Input costs continued to rise, but businesses managed to pass some costs onto consumers.
New orders saw modest growth, signaling steady demand.
However, businesses in the sector remain cautious about hiring, given the broader economic uncertainty and tightening corporate budgets.
Manufacturing Sector Faces Prolonged Contraction
While the services sector provided some stability, the manufacturing industry continued to shrink, reflecting weak domestic demand, higher borrowing costs, and sluggish global trade. The survey showed that manufacturers are cutting production, citing slower order flows and excess inventory.
Challenges in the Manufacturing Sector:
New orders declined, indicating weaker demand from businesses and consumers.
Exports remained under pressure, impacted by global economic uncertainty and a strong U.S. dollar.
Higher financing costs due to Federal Reserve interest rate hikes have limited investment in new production.
“The manufacturing sector is struggling with a combination of soft demand, rising costs, and trade headwinds,” Williamson noted. “This is weighing on overall economic sentiment, even as the services sector continues to show resilience.”
Employment Declines for the First Time Since 2021
One of the most significant takeaways from the S&P Global survey is that private-sector employment declined in November—the first drop in over three years. The last time the U.S. economy saw a decrease in private-sector jobs was mid-2021, during the tail end of the pandemic recovery.
Factors Driving the Employment Decline:
Hiring freezes and layoffs in certain industries, particularly in tech, finance, and manufacturing.

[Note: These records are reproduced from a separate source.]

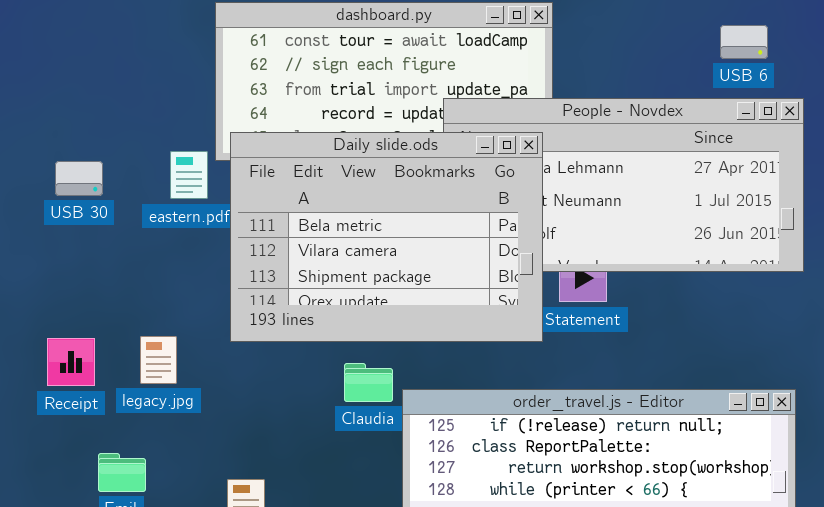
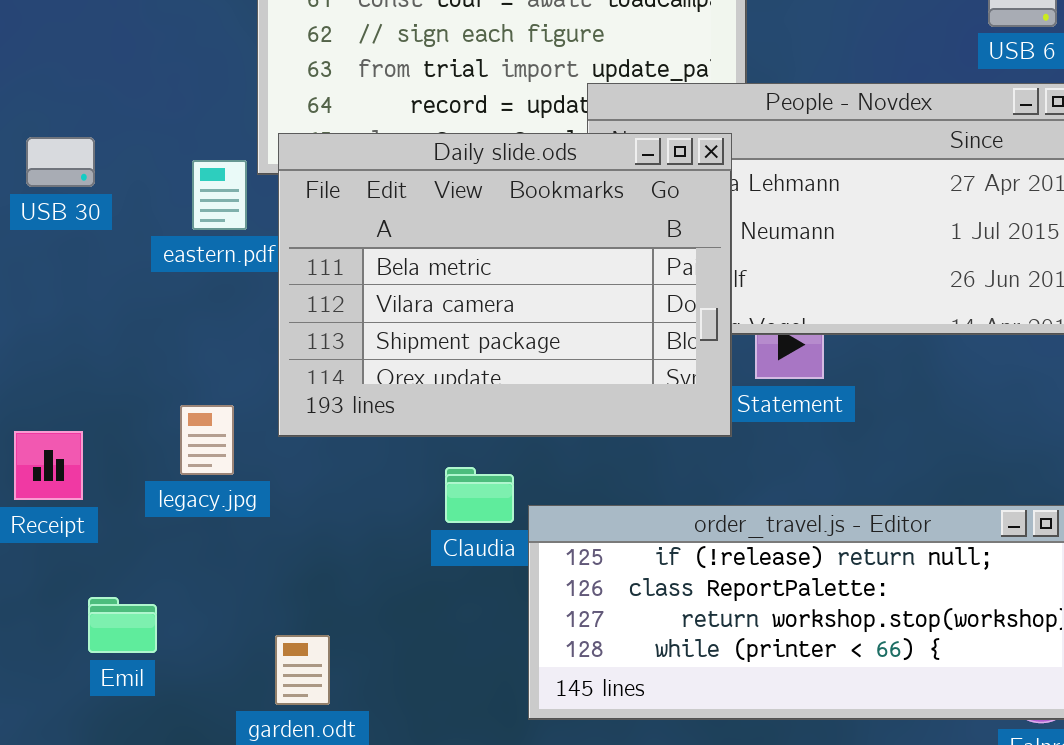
USB 30: [55,161,103,196] -> [26,137,95,187], moved
legacy.jpg: [140,336,177,384] -> [180,405,234,475], moved

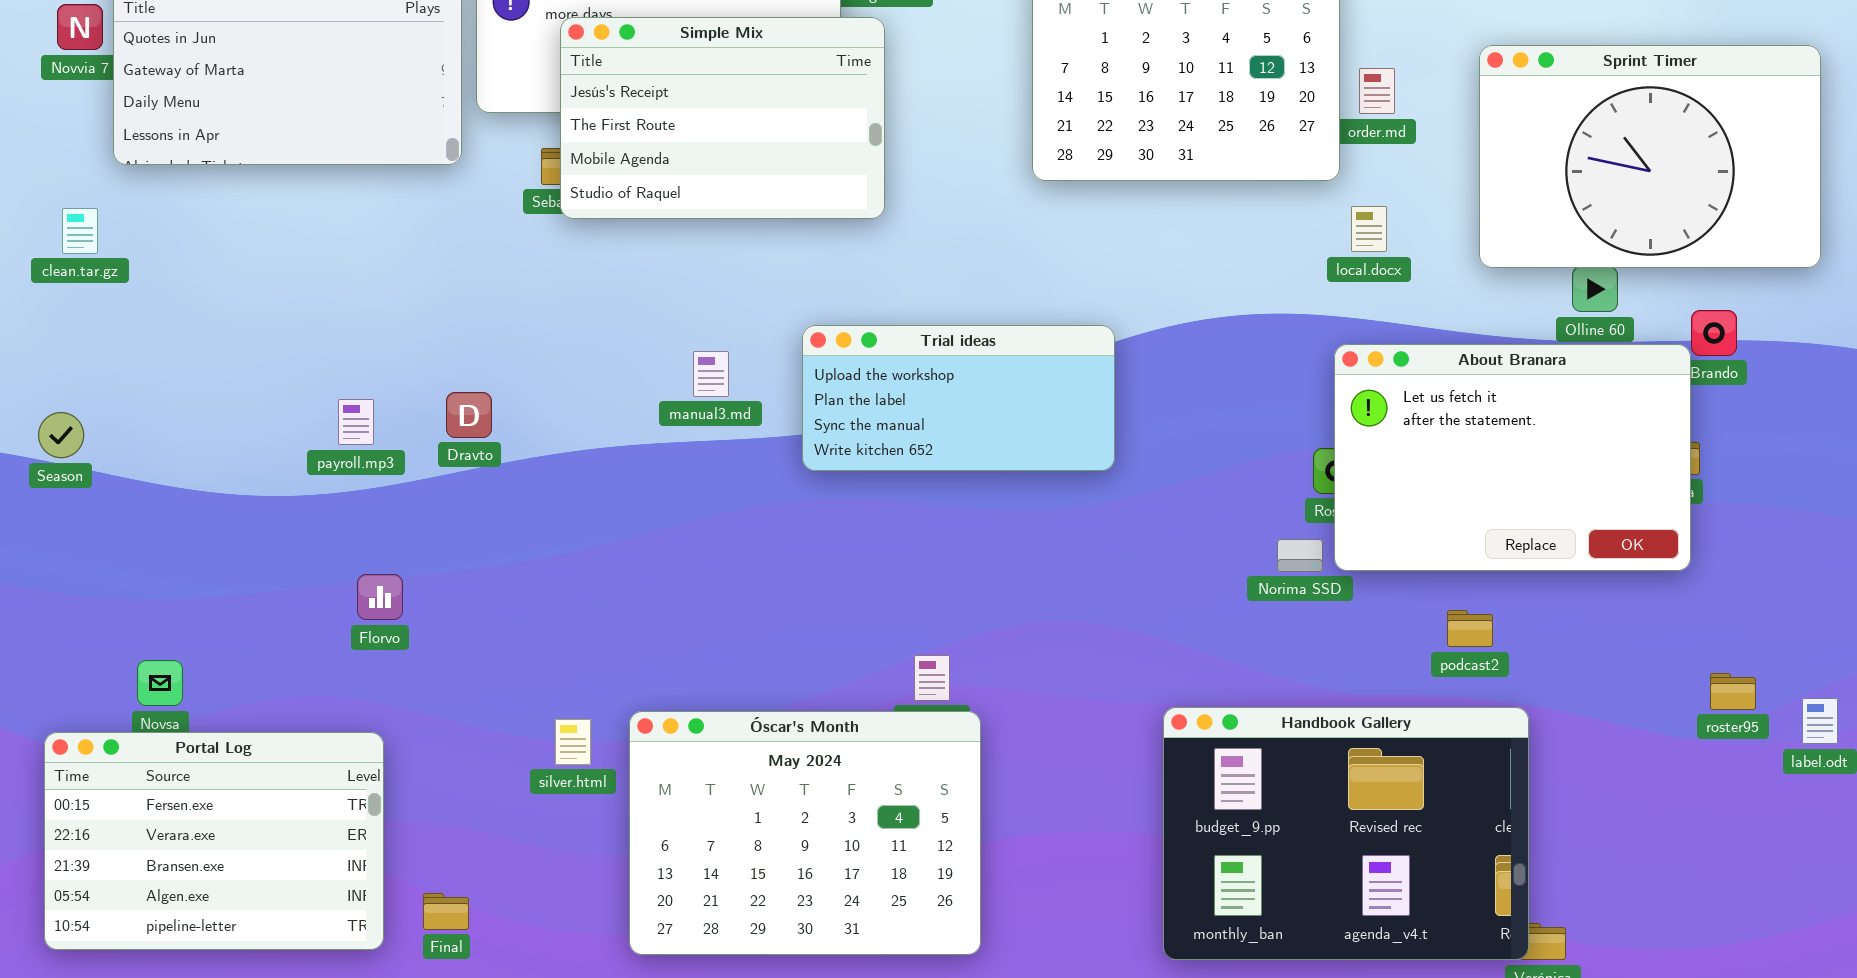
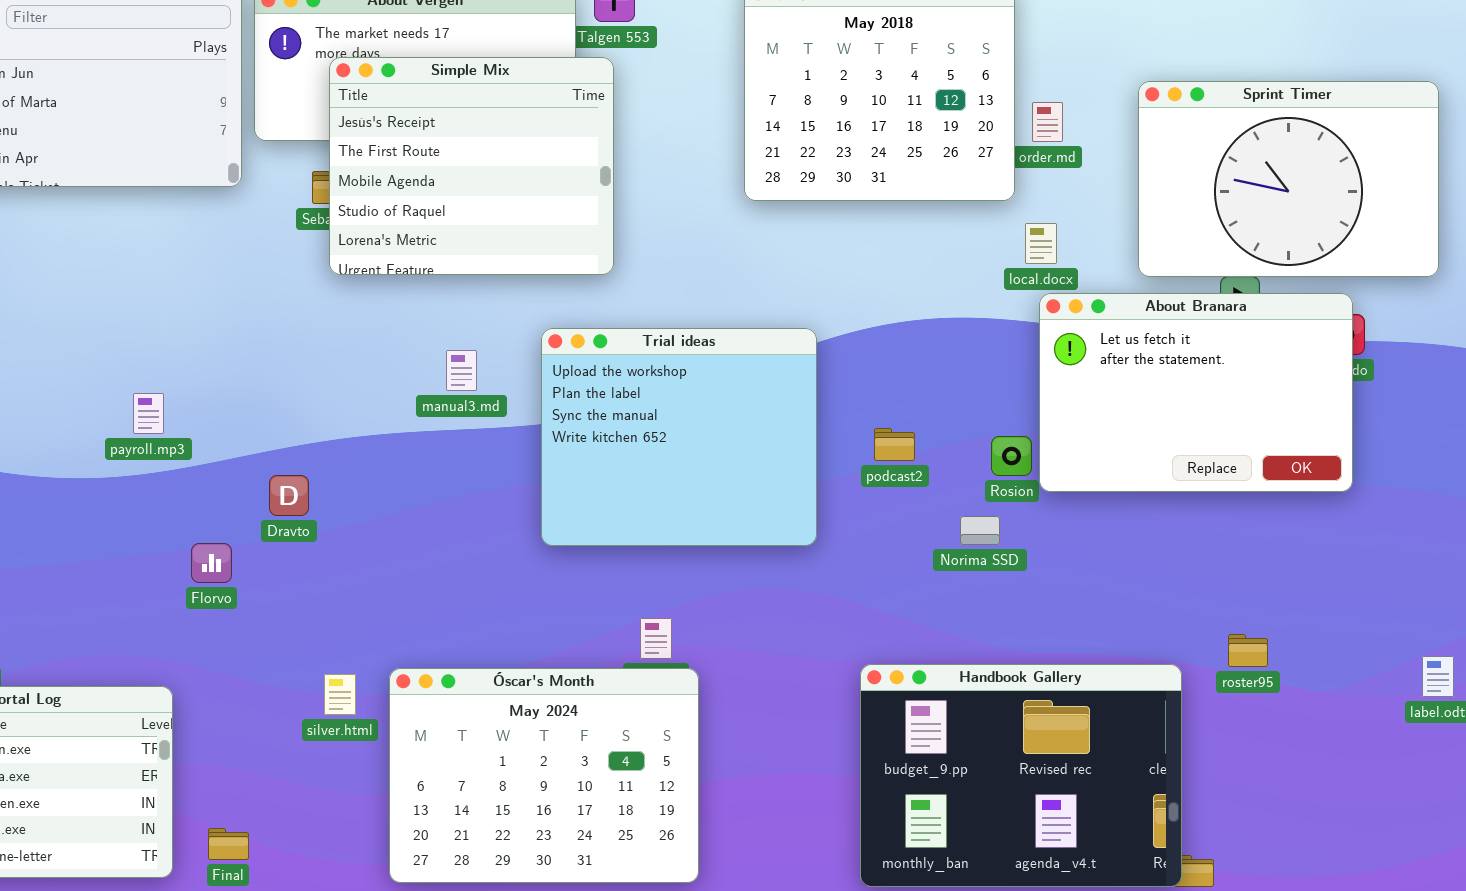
Simple Mix: [560,17,885,219] -> [329,57,614,275], resized
Trial ideas: [802,325,1115,471] -> [541,328,817,546], resized
About Branara: [1334,344,1691,571] -> [1039,293,1353,492], moved
Dravto: [446,392,492,438] -> [269,475,309,516], moved
Florvo: [357,574,403,620] -> [191,543,232,583], moved
podcast2: [1447,610,1493,647] -> [874,428,915,461], moved
roster95: [1710,673,1756,710] -> [1228,634,1268,667], moved

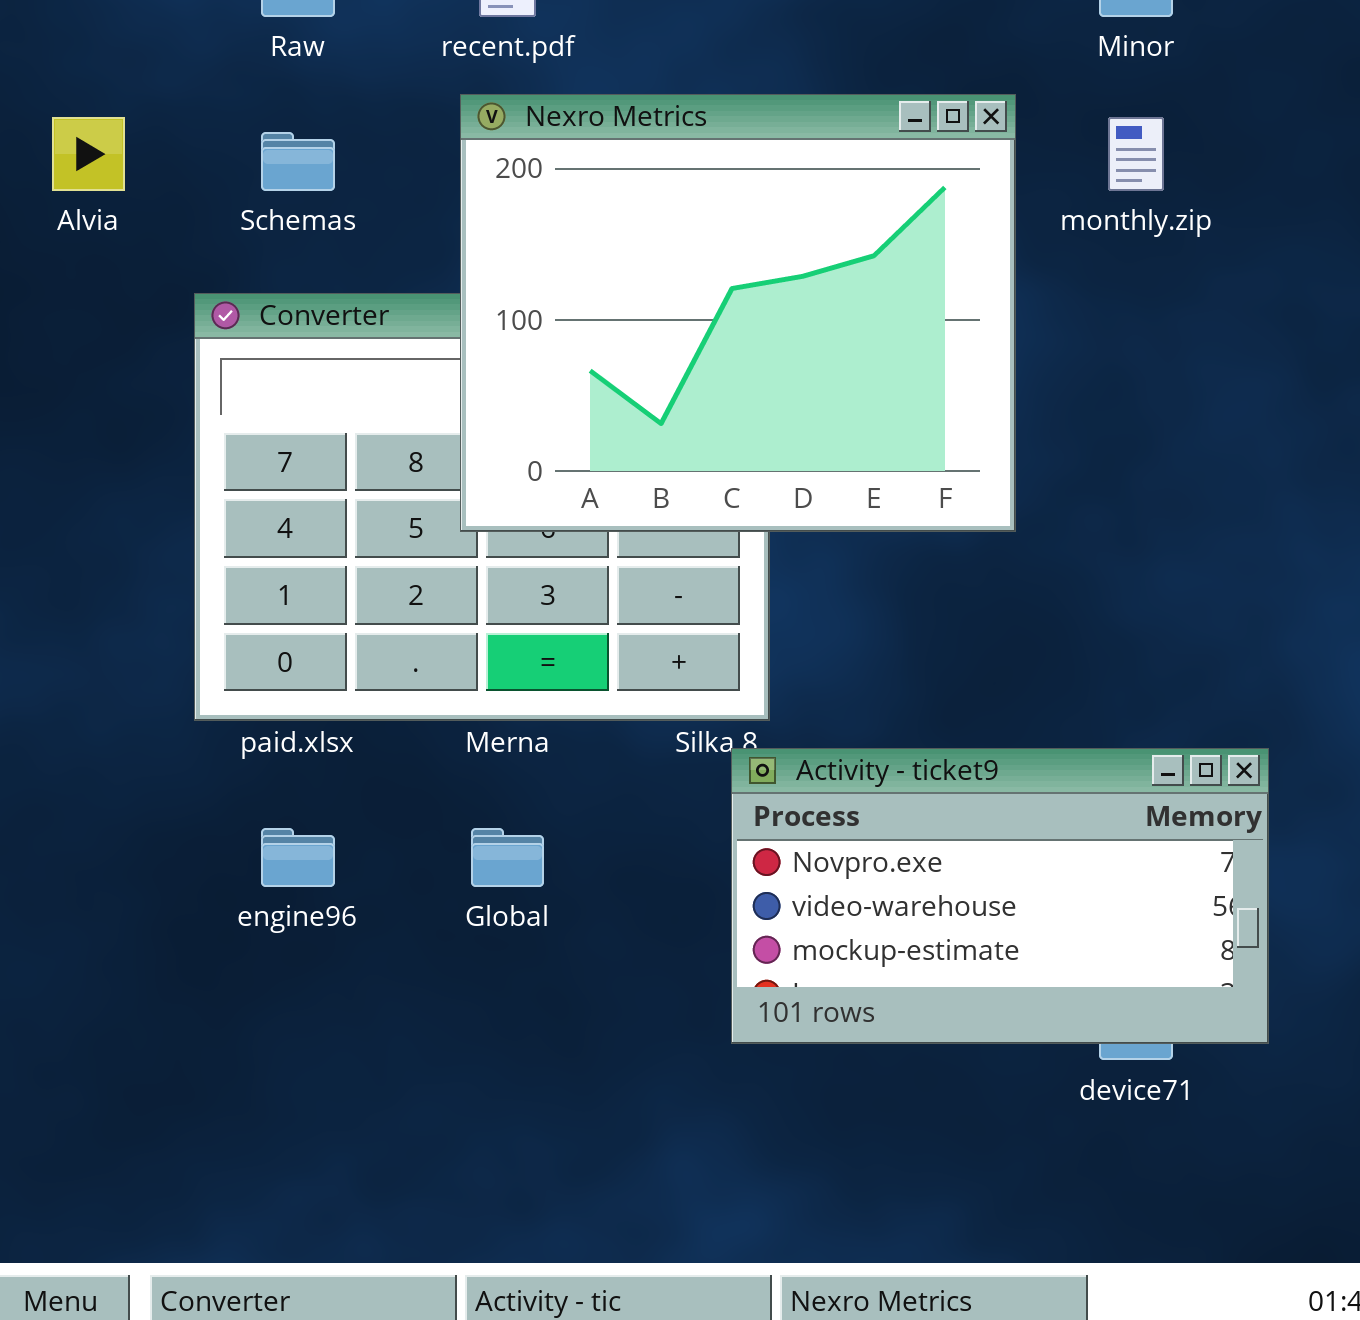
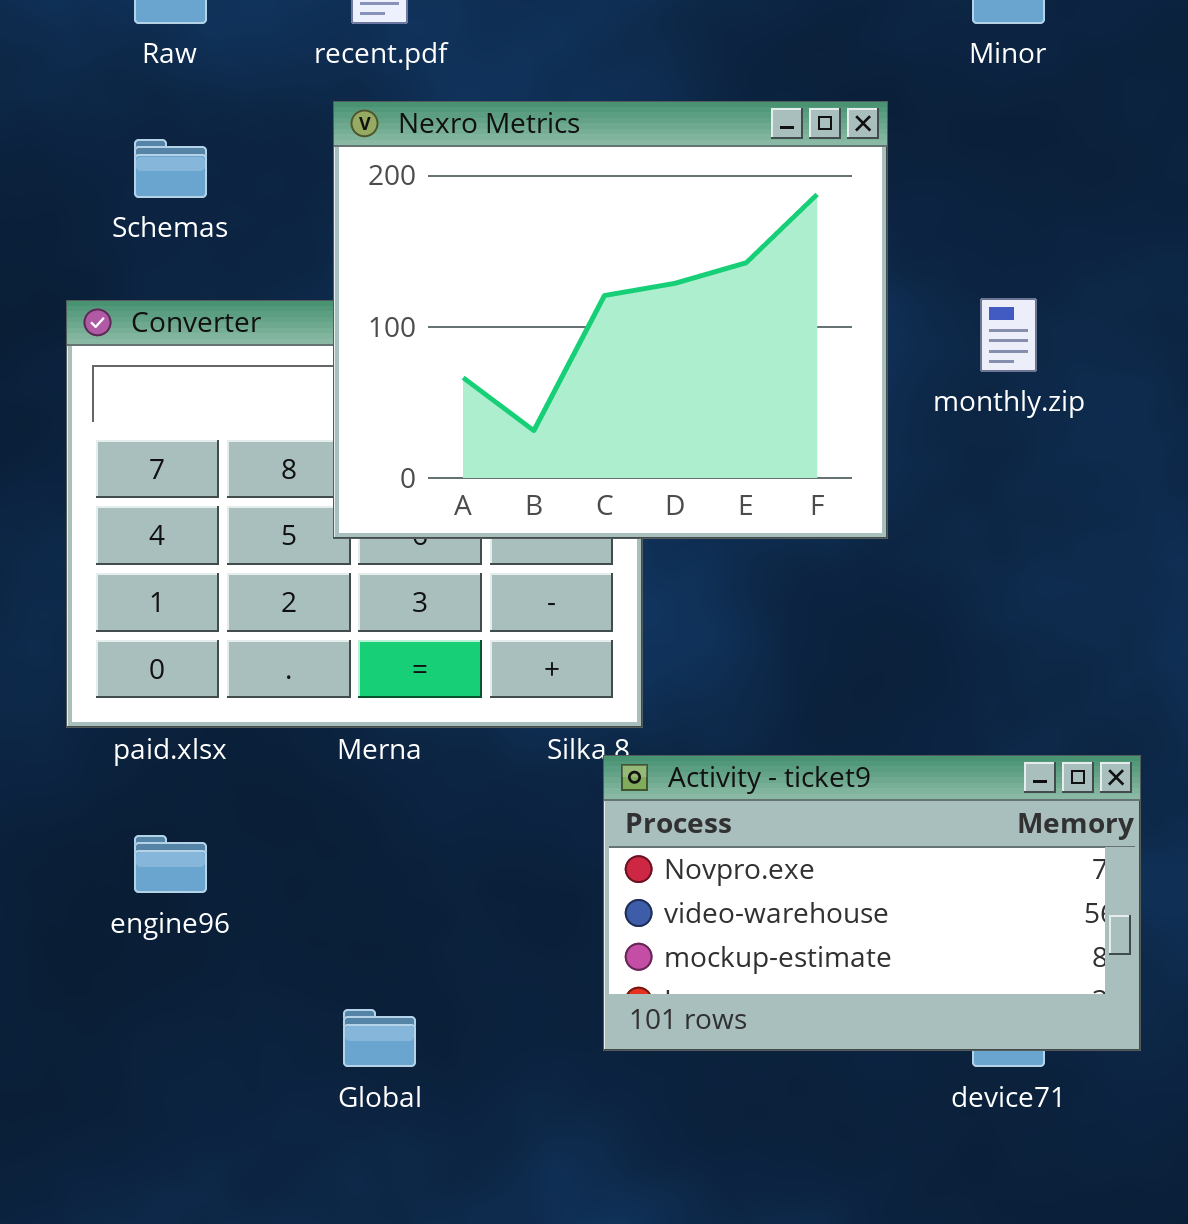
monthly.zip: [1108,117,1164,191] -> [980,298,1037,372], moved
Global: [471,828,544,887] -> [343,1009,416,1067], moved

Companies reducing workforce sizes to cut costs amid economic uncertainty.
Slower wage growth, which could dampen consumer spending in the coming months.
The labor market had remained surprisingly strong despite Federal Reserve rate hikes, but the latest numbers suggest that higher borrowing costs and declining business confidence may finally be taking a toll.
Economic Outlook: Is a Slowdown Coming?
While the overall economy is not yet in recession territory, the combination of a cooling labor market and weaker business sentiment suggests that growth could slow in the final months of 2024. If employment continues to decline, it could put downward pressure on consumer spending—one of the key drivers of U.S. economic activity.
Economists are now watching closely for:
December’s employment report to see if job losses accelerate.
Retail sales data during the holiday season to gauge consumer strength.
The Federal Reserve’s response, particularly whether it signals potential rate cuts in early 2025.
What This Means for Businesses and Consumers
For businesses, the survey suggests a more cautious approach to hiring and investment heading into 2025. Many companies are likely to focus on cost-cutting and efficiency improvements rather than aggressive expansion.
For consumers, a weakening labor market could lead to slower wage growth and reduced job security, which might impact confidence and spending patterns in the months ahead.
While the U.S. economy has proven resilient throughout 2024, these latest figures indicate that a period of slower growth or even mild recessionary pressures could emerge in the first half of 2025.